Évaluation et Rapport de situation du COSEPAC sur l’escargot du Puget (Cryptomastix devia) au Canada - 2002

Importance de l'espèce

Le C. devia vit à l’état endémique sur la côte ouest de l’Amérique du Nord, et pas seulement au Canada. Son aire dépasse à peine la frontière du côté canadien, et s’il en existe encore des populations, il peut s’agir de reliques d’une période antérieure où les conditions étaient plus favorables.

Parmi les espèces apparentées (sous-genre Cryptomastix), seul le C. magnidentata (« Mission Creek Oregonian ») est inscrit sur la Liste rouge de l’UICN (VUD2) (UICN, 2000).

On ne sait pas si les populations britanno-colombiennes de C. mullani sont en péril; cette espèce présente plusieurs morphotypes qui restent à étudier et qui pourraient constituer des taxons distincts.
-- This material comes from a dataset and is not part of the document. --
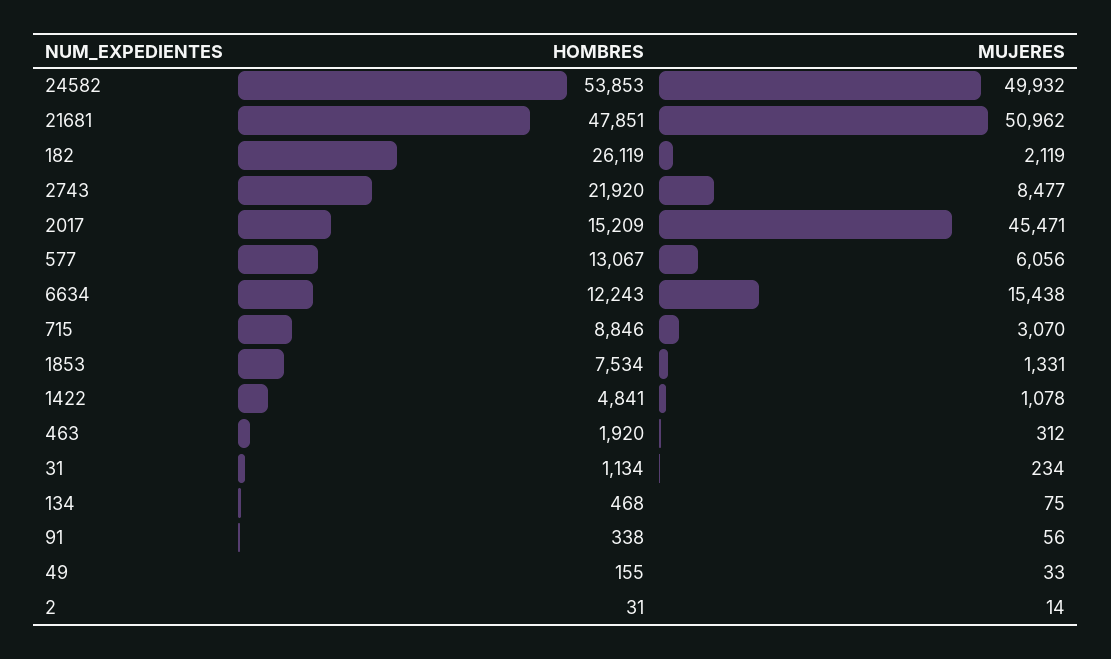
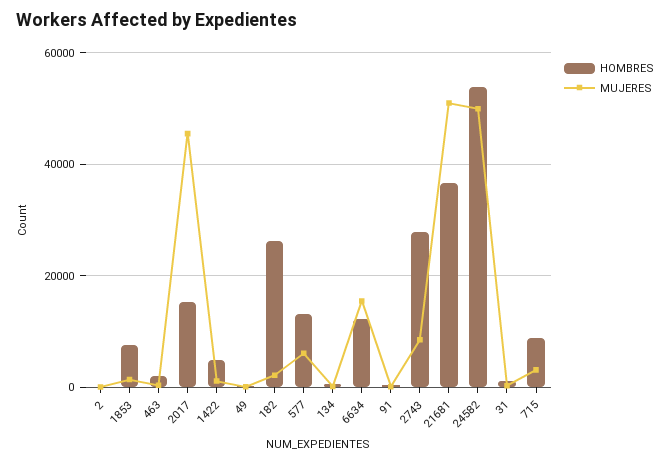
HOMBRES, 21681: 47851 -> 36000
HOMBRES, 2743: 21920 -> 28000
Aux États-Unis, Frest et Johannes (1995) ont recommandé d’attribuer un statut à un certain nombre d’espèces et de sous-espèces de Cryptomastix, principalement en Idaho. Le C. germana (« Pygmy Oregonian »), qui est un parent plus lointain (sous-genre Micranepsia), est répandu dans les régions côtières de la Colombie-Britannique (Forsyth, 2000) et ne semble pas en péril.

Les escargots des milieux forestiers jouent un important rôle écologique car ils consomment la végétation vivante ou pourrissante, font un travail de décomposeurs et sont la proie de divers prédateurs vertébrés et invertébrés. L’importance du C. devia dans son aire canadienne semble limitée par son apparente rareté.

La présence du C. devia au Canada aurait un intérêt à la fois pour la science et pour la conservation, car les populations qui vivent à la limite septentrionale de leur aire peuvent posséder des caractéristiques d’adaptation tout à fait particulières (Scudder, 1989). L’existence de telles adaptations enrichirait la diversité génétique et pourrait améliorer la capacité de l’espèce à réagir favorablement au changement climatique ou à d’autres perturbations de grande ampleur. Il existe relativement peu de gros escargots terrestres indigènes dans les forêts côtières de la Colombie-Britannique, et la présence du C. devia constituerait une contribution importante à la biodiversité faunique du tapis forestier, le C. devia étant la seule espèce de son sous-genre sur le littoral.

Nous n’avons pu trouver aucune indication d’une utilisation des escargots terrestres à des fins alimentaires ou autres chez les Autochtones du Sud-Ouest de la Colombie-Britannique (N. Turner, comm. pers.).